- Opening Delimiter -

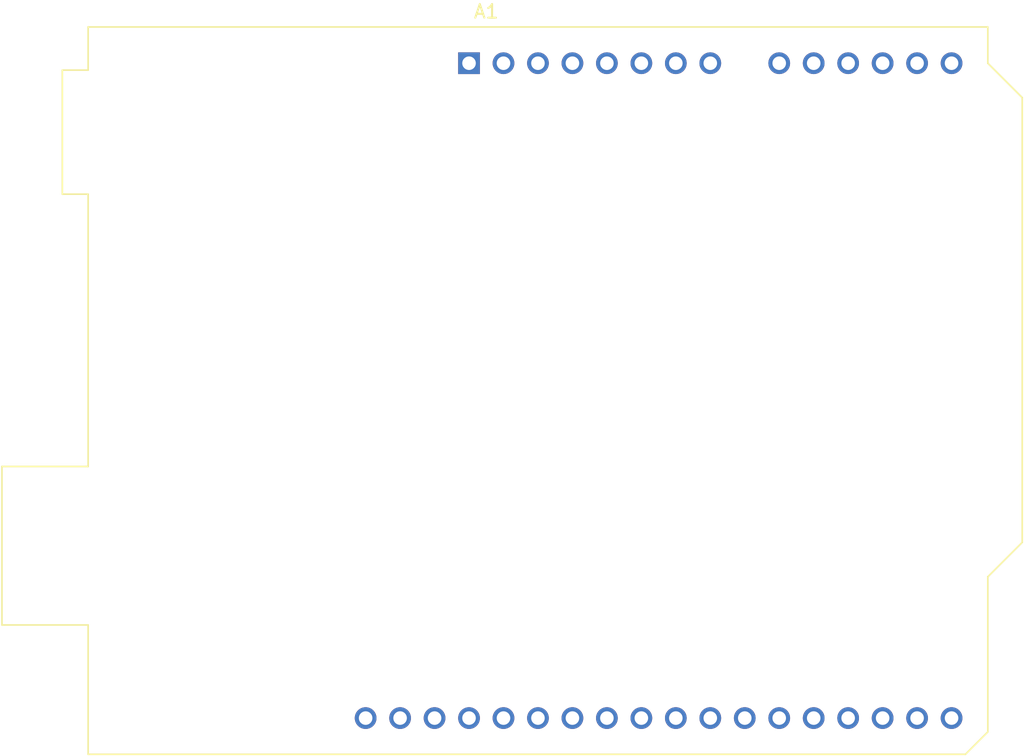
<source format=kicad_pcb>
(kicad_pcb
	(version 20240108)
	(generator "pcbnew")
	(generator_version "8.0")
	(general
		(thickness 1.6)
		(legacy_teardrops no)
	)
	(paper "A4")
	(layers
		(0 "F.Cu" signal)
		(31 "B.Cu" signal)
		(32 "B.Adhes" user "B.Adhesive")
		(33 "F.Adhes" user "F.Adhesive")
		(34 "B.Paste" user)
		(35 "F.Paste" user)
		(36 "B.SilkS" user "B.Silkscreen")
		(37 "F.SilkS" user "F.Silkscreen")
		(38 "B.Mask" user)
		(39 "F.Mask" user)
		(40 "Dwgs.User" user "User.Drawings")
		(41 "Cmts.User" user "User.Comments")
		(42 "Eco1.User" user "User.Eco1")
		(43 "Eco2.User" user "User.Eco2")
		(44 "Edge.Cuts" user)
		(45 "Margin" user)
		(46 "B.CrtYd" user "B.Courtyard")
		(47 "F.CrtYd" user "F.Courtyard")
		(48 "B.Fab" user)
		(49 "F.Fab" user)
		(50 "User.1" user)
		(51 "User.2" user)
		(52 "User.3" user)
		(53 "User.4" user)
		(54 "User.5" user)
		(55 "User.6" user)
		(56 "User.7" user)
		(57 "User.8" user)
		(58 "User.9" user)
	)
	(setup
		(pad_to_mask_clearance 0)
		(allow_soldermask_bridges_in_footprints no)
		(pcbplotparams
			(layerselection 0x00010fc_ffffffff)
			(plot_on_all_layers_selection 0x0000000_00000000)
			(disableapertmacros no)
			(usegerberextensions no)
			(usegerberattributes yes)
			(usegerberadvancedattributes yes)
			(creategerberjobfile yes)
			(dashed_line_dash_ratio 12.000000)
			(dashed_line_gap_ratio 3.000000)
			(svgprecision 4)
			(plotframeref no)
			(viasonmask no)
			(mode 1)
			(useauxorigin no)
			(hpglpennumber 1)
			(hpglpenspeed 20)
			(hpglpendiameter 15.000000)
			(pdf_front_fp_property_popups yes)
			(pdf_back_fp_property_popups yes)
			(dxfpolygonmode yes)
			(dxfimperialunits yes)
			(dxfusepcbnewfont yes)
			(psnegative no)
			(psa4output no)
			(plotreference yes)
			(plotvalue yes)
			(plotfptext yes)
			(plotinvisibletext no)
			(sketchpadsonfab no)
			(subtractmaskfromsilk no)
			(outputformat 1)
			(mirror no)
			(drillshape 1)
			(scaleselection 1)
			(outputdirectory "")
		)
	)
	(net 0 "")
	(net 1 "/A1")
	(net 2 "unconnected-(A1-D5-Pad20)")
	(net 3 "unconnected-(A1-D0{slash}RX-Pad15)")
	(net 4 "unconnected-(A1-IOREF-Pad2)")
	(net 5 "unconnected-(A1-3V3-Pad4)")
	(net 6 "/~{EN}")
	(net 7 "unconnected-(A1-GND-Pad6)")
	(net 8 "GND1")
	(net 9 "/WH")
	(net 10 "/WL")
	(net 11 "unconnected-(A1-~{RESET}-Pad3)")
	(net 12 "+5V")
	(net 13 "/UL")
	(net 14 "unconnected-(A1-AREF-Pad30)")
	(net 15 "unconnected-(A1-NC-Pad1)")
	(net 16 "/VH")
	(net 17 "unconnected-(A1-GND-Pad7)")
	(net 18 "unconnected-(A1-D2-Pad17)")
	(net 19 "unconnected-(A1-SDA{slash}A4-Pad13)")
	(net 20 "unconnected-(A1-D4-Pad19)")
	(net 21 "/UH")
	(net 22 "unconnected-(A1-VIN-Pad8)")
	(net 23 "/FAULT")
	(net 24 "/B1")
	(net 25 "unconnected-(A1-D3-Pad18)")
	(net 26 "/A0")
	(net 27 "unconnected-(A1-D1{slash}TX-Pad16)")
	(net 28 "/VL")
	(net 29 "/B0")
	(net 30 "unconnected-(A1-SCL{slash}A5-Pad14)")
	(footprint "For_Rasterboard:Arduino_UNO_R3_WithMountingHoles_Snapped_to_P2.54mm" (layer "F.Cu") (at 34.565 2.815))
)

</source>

- Closing Delimiter -
- Opening Delimiter -

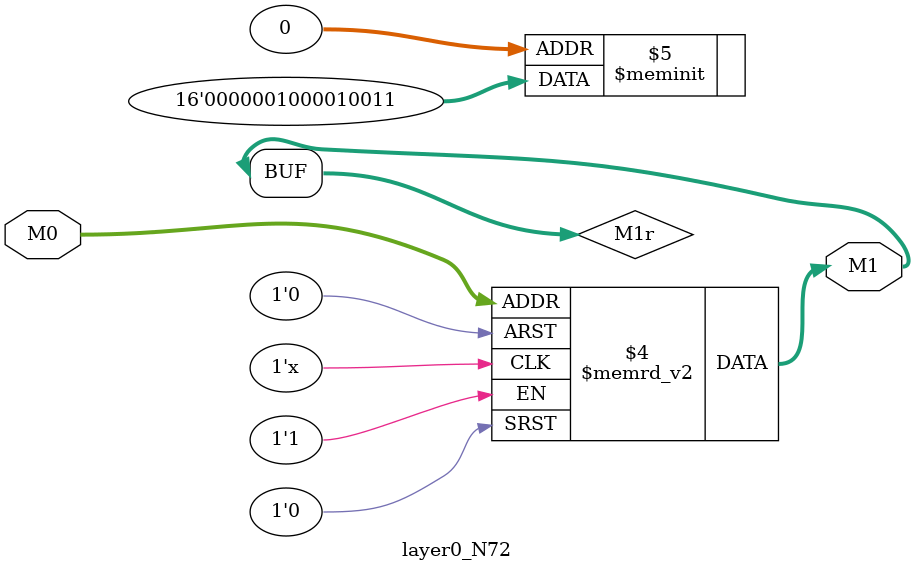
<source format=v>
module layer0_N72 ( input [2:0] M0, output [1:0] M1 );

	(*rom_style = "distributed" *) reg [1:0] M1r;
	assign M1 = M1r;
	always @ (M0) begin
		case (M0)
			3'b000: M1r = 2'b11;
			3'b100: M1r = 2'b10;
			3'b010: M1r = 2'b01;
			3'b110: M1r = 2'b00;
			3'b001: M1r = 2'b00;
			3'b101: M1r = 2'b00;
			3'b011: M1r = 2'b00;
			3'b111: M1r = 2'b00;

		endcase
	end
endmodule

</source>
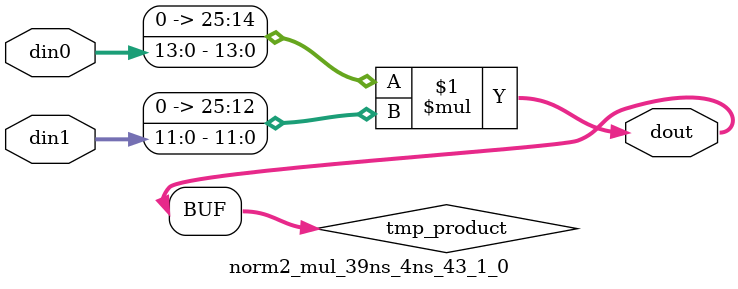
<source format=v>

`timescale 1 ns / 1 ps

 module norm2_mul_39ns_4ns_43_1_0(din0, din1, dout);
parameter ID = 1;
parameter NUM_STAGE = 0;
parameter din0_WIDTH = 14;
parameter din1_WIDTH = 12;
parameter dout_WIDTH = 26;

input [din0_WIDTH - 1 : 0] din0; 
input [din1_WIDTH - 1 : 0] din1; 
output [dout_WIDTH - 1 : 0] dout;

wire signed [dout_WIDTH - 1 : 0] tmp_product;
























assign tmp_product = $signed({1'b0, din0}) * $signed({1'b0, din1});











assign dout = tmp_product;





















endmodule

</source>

- Closing Delimiter -

Only the lines containing the string "Adhes" are needed; pull them out of the records.

		(32 "B.Adhes" user "B.Adhesive")
		(33 "F.Adhes" user "F.Adhesive")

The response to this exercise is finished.